原文抜粋
•••••

■今回の1冊■
Dark Towers
筆者 David Enrich
出版社 Custom House
トランプ米大統領の資金繰りを助けてきた女性バンカーが2020年暮れ、勤め先のドイツ銀行を退職した。ドイツ銀行はトランプが手掛ける複数の不動産プロジェクトに融資しており、その残高は今でも円換算で300億円を超える。不動産王へのマネーの流れのカギを握る女性バンカーの引退は、大統領を退任した後のトランプの前途多難な道筋を暗示する。
トランプは派手なリゾート開発プロジェクトをぶち上げては、金融機関からの借金を踏み倒してきた過去を持つ。まともな金融機関には相手にされなくなったトランプに、救いの手を唯一さしのべたのがドイツ銀行のプライベート・バンカーだったローズマリー・ブラブリックだった。ブラブリックがトランプに食い込み数々の不動産プロジェクトに融資をつけたのは、2010年代に入ってから、つまりトランプが大統領になる直前の時期にあたる。
マイアミのゴルフ・リゾート「トランプ・ナショナル・ドラル」や、首都ワシントンDCの歴史的建造物である「オールド・ポスト・オフィス」を、トランプ・インターナショナル・ホテルに改築するプロジェクトに、ドイツ銀行は相次ぎ融資してきた。トランプの不動産王としての近年の実績は、ドイツ銀行の存在抜きにはありえなかった。

•••••

提示データ
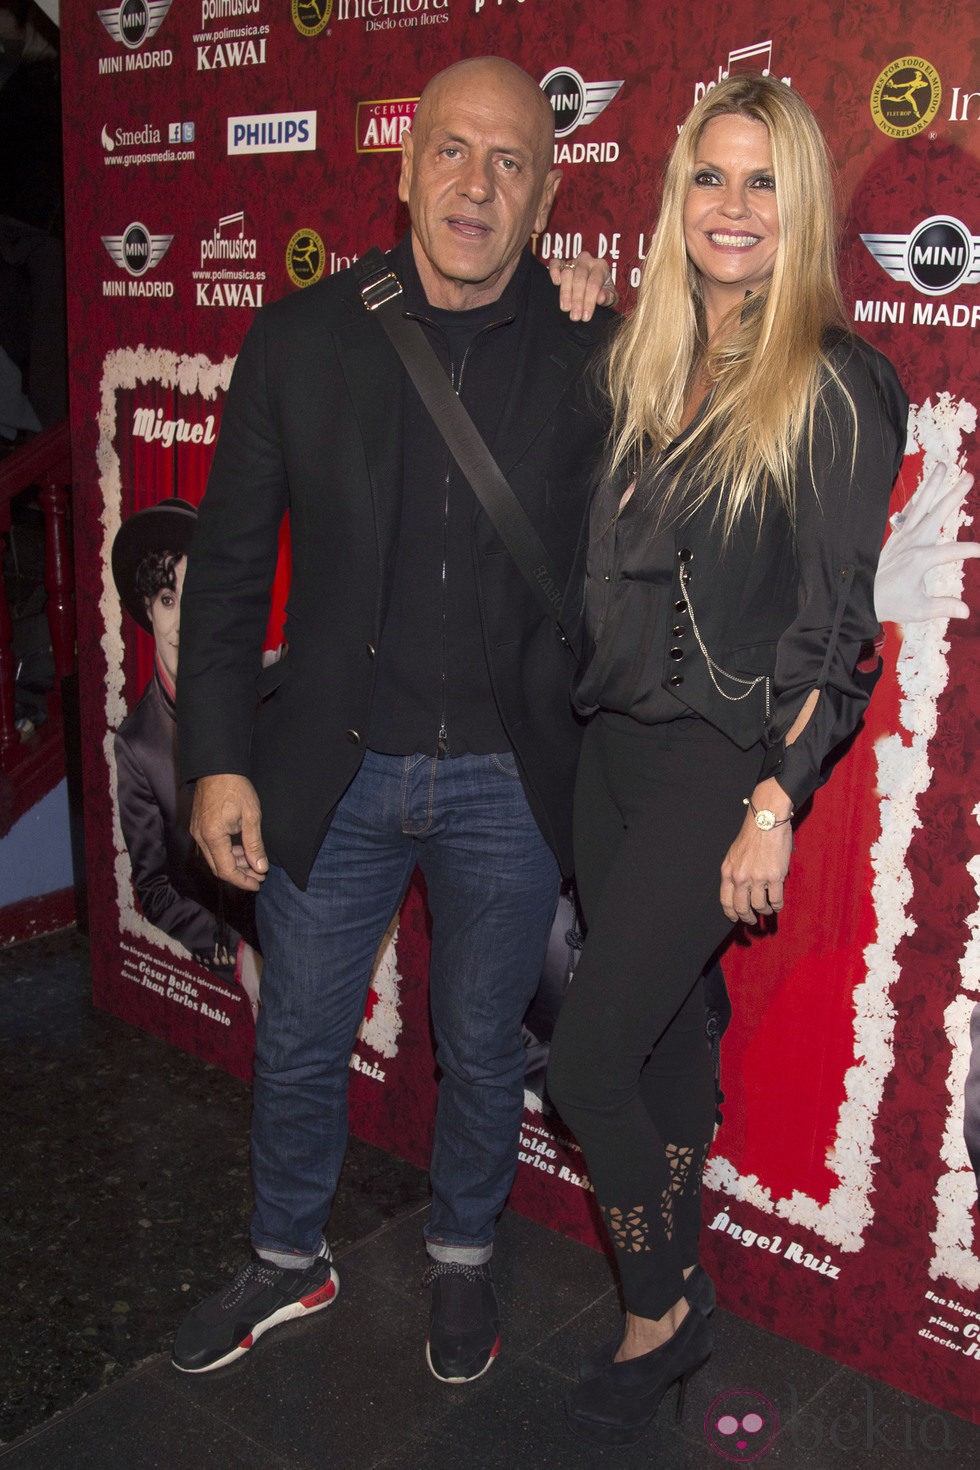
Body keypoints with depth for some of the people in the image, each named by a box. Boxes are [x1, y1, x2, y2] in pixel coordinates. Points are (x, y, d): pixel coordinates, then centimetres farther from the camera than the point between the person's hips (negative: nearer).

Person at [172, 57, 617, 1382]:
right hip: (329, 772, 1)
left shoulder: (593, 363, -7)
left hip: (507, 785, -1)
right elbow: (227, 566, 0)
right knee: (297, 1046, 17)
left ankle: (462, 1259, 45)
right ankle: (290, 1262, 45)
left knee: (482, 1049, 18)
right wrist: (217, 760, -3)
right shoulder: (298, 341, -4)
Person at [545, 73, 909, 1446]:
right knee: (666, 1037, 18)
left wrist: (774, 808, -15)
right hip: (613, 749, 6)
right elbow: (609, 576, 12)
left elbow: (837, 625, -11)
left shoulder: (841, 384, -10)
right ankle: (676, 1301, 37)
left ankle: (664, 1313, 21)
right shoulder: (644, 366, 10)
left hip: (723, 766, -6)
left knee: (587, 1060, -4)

•••••

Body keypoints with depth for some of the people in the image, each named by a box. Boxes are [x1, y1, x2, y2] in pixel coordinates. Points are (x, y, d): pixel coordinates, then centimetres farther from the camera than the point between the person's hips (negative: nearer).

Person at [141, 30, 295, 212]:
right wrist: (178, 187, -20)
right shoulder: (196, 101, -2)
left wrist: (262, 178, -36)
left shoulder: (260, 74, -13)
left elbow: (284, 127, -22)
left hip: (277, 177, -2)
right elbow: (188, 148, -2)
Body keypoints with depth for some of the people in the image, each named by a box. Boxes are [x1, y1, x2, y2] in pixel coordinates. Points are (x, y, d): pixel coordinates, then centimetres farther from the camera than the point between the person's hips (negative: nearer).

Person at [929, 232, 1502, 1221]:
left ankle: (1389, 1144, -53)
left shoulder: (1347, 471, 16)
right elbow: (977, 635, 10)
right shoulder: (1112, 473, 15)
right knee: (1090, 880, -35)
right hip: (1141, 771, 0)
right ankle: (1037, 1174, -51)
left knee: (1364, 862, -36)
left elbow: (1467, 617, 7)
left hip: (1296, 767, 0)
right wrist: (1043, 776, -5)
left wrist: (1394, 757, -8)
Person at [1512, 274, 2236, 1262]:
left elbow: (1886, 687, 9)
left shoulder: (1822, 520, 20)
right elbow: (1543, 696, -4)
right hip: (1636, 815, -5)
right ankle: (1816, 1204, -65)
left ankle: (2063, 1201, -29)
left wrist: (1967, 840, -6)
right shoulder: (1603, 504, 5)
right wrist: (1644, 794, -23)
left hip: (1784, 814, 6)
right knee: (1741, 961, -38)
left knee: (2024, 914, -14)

•••••

演習の課題
1: トランプとドイツ銀行についての書評から、「トランプは派手なリゾート開発」で始まり「存在抜きにはありえなかった。」で終わる部分を、一字一句変えずに書き写してもらえますか。
2: トランプとドイツ銀行についての書評の続きを、最後の文の後から書き継いでもらえますか。

演習の解答
1:
トランプは派手なリゾート開発プロジェクトをぶち上げては、金融機関からの借金を踏み倒してきた過去を持つ。まともな金融機関には相手にされなくなったトランプに、救いの手を唯一さしのべたのがドイツ銀行のプライベート・バンカーだったローズマリー・ブラブリックだった。ブラブリックがトランプに食い込み数々の不動産プロジェクトに融資をつけたのは、2010年代に入ってから、つまりトランプが大統領になる直前の時期にあたる。
マイアミのゴルフ・リゾート「トランプ・ナショナル・ドラル」や、首都ワシントンDCの歴史的建造物である「オールド・ポスト・オフィス」を、トランプ・インターナショナル・ホテルに改築するプロジェクトに、ドイツ銀行は相次ぎ融資してきた。トランプの不動産王としての近年の実績は、ドイツ銀行の存在抜きにはありえなかった。

2:
そのドイツ銀行のなかにあって、どの銀行も門前払いしていたトランプへの巨額の融資をとりまとめてきたのがブラブリックだ。テレビの単なる人気者にすぎなかったトランプに、成功した実業家としてのお墨付きを与えたわけだ。トランプが2017年1月の大統領就任の宣誓式に、ブラブリックをVIP席に招待したのも不思議ではなかった。
今回とりあげるベストセラーは、一時は世界最大の銀行となったドイツ銀行の無軌道な経営ぶりを告発するノンフィクションで、ドイツ銀行とトランプ帝国の不透明な関係にも詳しい。本コラムでとりあげるのが遅くなってしまったが、本書はニューヨーク・タイムズ紙の週間ベストセラーリスト(単行本ノンフィクション部門)で、2020年3月8日付に初登場し2位につけた実績をもつ。本書はトランプとドイツ銀行の蜜月について次のように書いている。
In fact, for nearly two decades, Deutsche had been the only mainstream bank consistently willing to do business with Trump. It had bankrolled his development of luxury high-rises, golf courses, and hotels. The bank had doled out well over $2 billion in loans to Trump and his companies; at this moment in 2016, he owed the bank about $350 million, making Deutsche his biggest creditor.
「実際のところ、20年近くにわたり、ドイツ銀行は喜んでトランプと取引を続ける唯一の有力銀行だった。豪華な高層ビルやゴルフ場、ホテルといったトランプの不動産開発プロジェクトに相次ぎ資金を提供していた。ドイツ銀行は20億ドルを超える資金をトランプとその関連会社に貸し付けてきていた。2016年当時、トランプはドイツ銀行から約3億5000万ドルを借りており、ドイツ銀行はトランプにとって最大の貸し手だった」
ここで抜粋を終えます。